Sawtaytoes commented 5 years ago

It looks like the first screenshot irregardless of setting it to Svelte or HTML syntax highlighting. In the second screenshot, I pulled that segment out and used JavaScript (Babel) syntax.

<script>
  import { onDestroy, onMount } from 'svelte'

  import Node from './Node.svelte'
  import { getRandomColor, getRandomValue } from './utils.js'

  const numberOfColumns = 100

  const generateNodes = (
    numberOfNodes,
  ) => (
    Array(numberOfNodes)
    .fill()
    .map((
      item,
      index,
    ) => ({
      color: 'black',
      id: index,
      value: 'F',
      x: index % numberOfColumns,
      y: Math.floor(index / numberOfColumns),
    }))
  )

  let nodes = generateNodes(10000)

  let queue1 = []
  let queue2 = []

  let currentQueue = queue1

  const addToQueue = (
    id,
  ) => (
    currentQueue
    .push(id)
  )

  let intervalId

  let updateNodes = () => {
    currentQueue = (
      queue1.length > 0
      ? queue2
      : queue1
    )

    const tempQueue = (
      queue1.length > 0
      ? queue1
      : queue2
    )

    if (tempQueue.length < 0) {
      return
    }

    for (const id of tempQueue) {
      nodes[id] = {
        ...nodes[id],
        color: getRandomColor(),
        value: getRandomValue(),
      }
    }

    // Removes all items from `tempQueue`
    tempQueue
    .splice(
      0,
      tempQueue.length,
    )
  }

  onMount(() => {
    intervalId = (
      setInterval(
        updateNodes,
        40,
      )
    )
  })

  onDestroy(() => {
    clearInterval(intervalId)
  })
</script>

{#each nodes as { color, id, value, x, y } (id)}
  <Node
    addToQueue={addToQueue}
    color={color}
    id={id}
    value={value}
    x={x}
    y={y}
  />
{/each}

Looks like it has to do with callbacks in callbacks at some depth.

Here's another odd one in this same file: image

image

corneliusio commented 5 years ago

Yeah, this is definitely not an issue with this package.
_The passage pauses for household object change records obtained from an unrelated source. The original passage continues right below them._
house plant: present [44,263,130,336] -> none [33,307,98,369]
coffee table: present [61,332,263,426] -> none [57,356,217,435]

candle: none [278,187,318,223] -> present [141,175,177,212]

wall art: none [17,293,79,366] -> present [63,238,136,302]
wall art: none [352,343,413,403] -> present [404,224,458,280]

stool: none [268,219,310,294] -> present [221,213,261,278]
Looks like there's something up with the version of the Javascript.sublime-syntax you have on your machine right now. That said, I could write in an escape hatch for just such an occasion—I've been considering adding <script type="text/babel"> as a way to force Sublime to use the Javascript (Babel) package since Sublime only let's you assign it as default for certain file extensions and not language scopes (in this case, source.js).
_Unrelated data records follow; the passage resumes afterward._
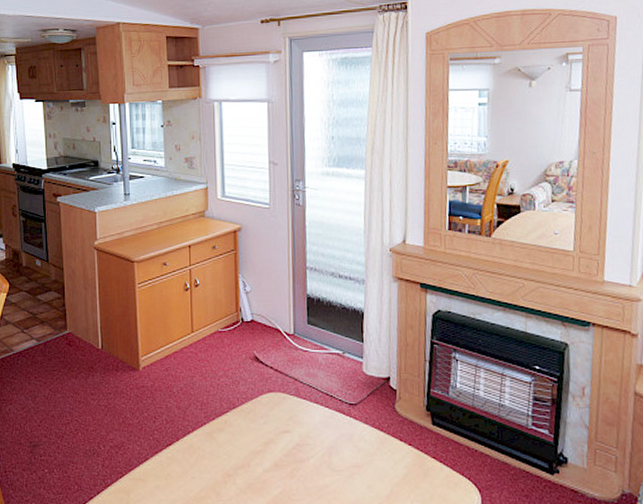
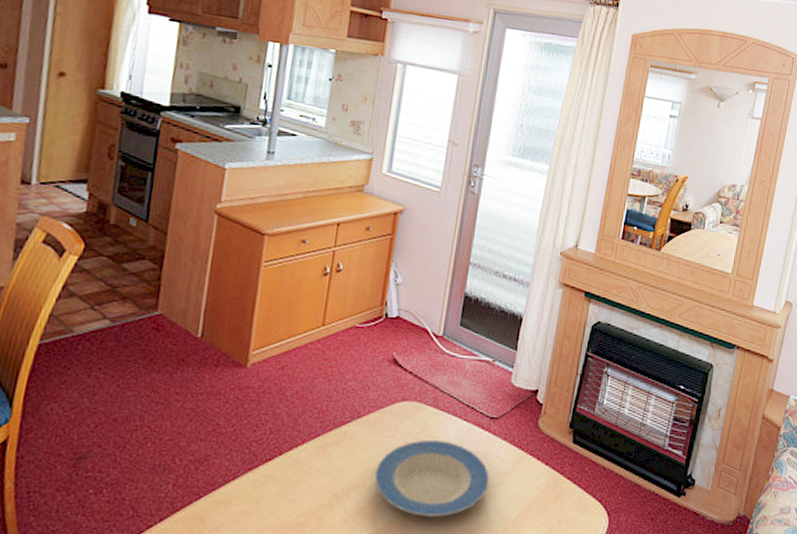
plate: none [255,425,358,492] -> present [374,439,489,517]

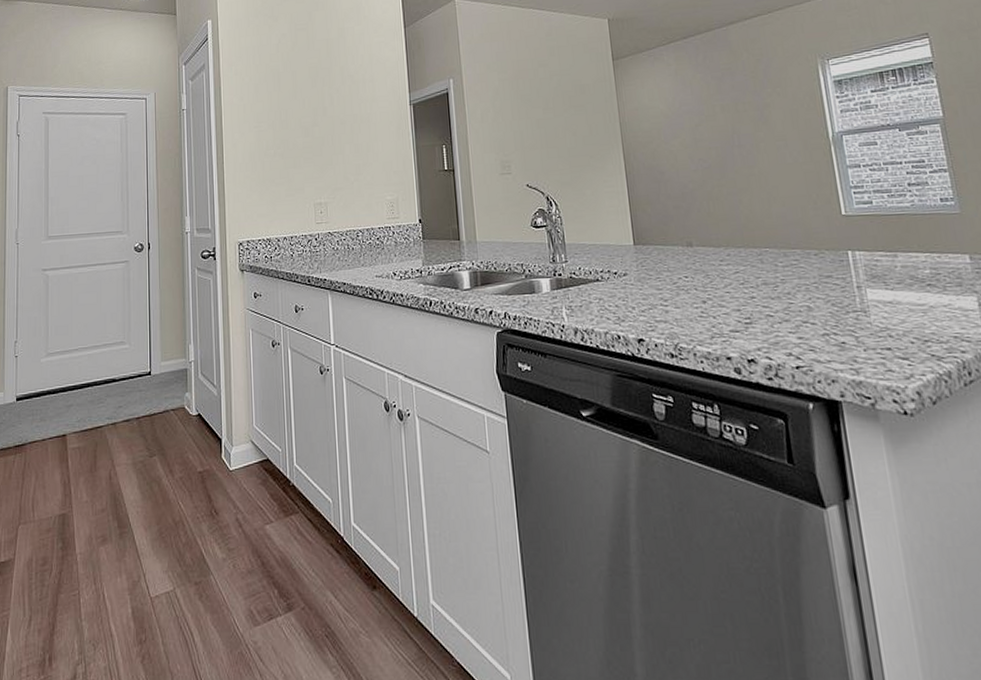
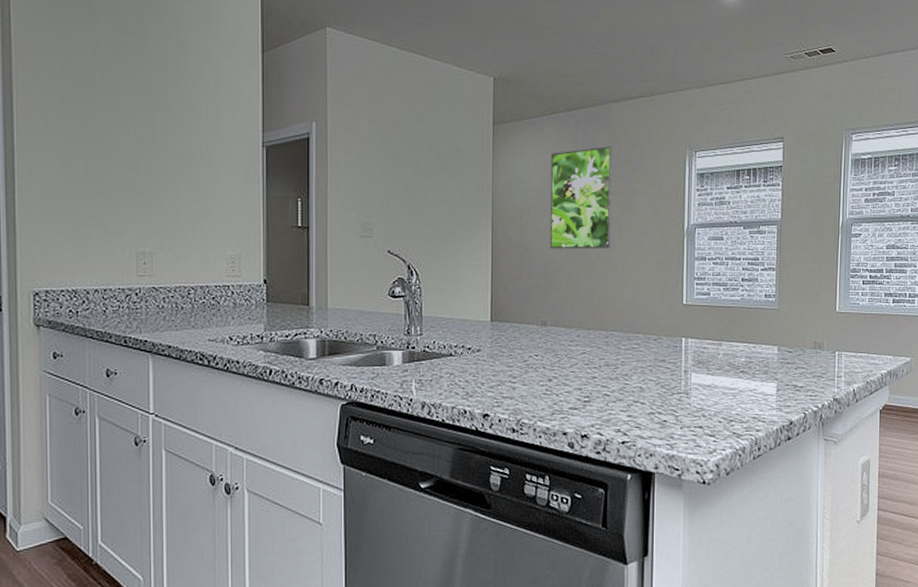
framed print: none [673,66,749,170] -> present [549,146,612,250]

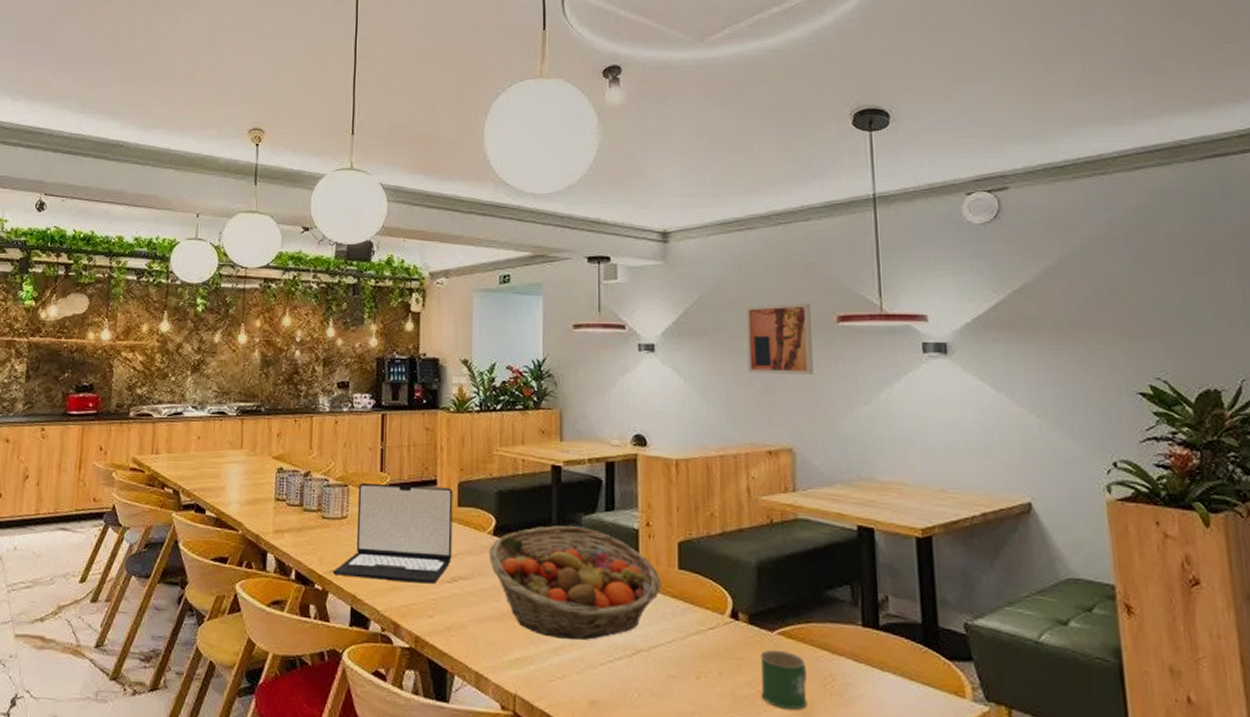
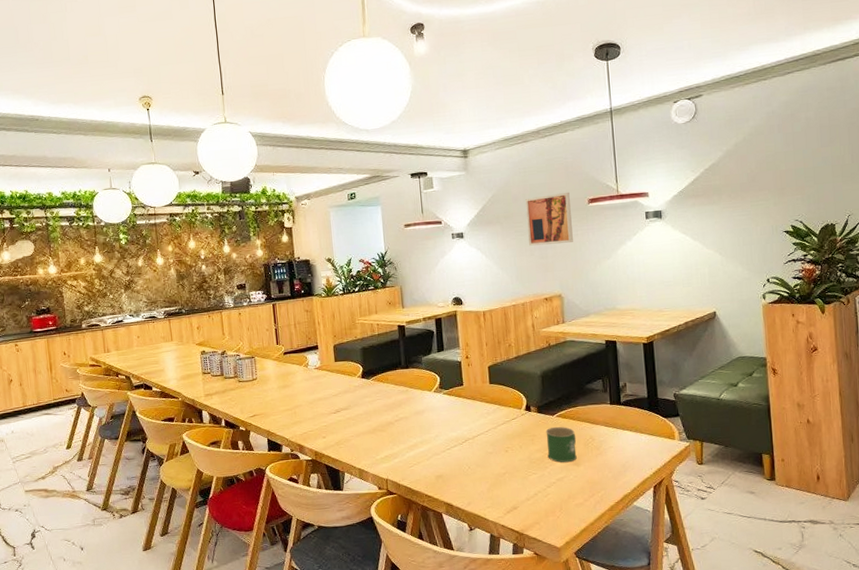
laptop: present [334,482,453,584] -> none [252,349,335,419]
fruit basket: present [488,525,662,641] -> none [359,364,479,440]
If that sounds good to you, I'll get it put in asap. But, there's nothing else I'll be able to do resolve the issue you're seeing.

corneliusio commented 5 years ago

I've added this escape hatch. If you'd like to use Babel's JS syntax highlighting then you can add type="text/babel" to your opening script tag.

Sawtaytoes commented 5 years ago

That works for me. Not ideal, but it works.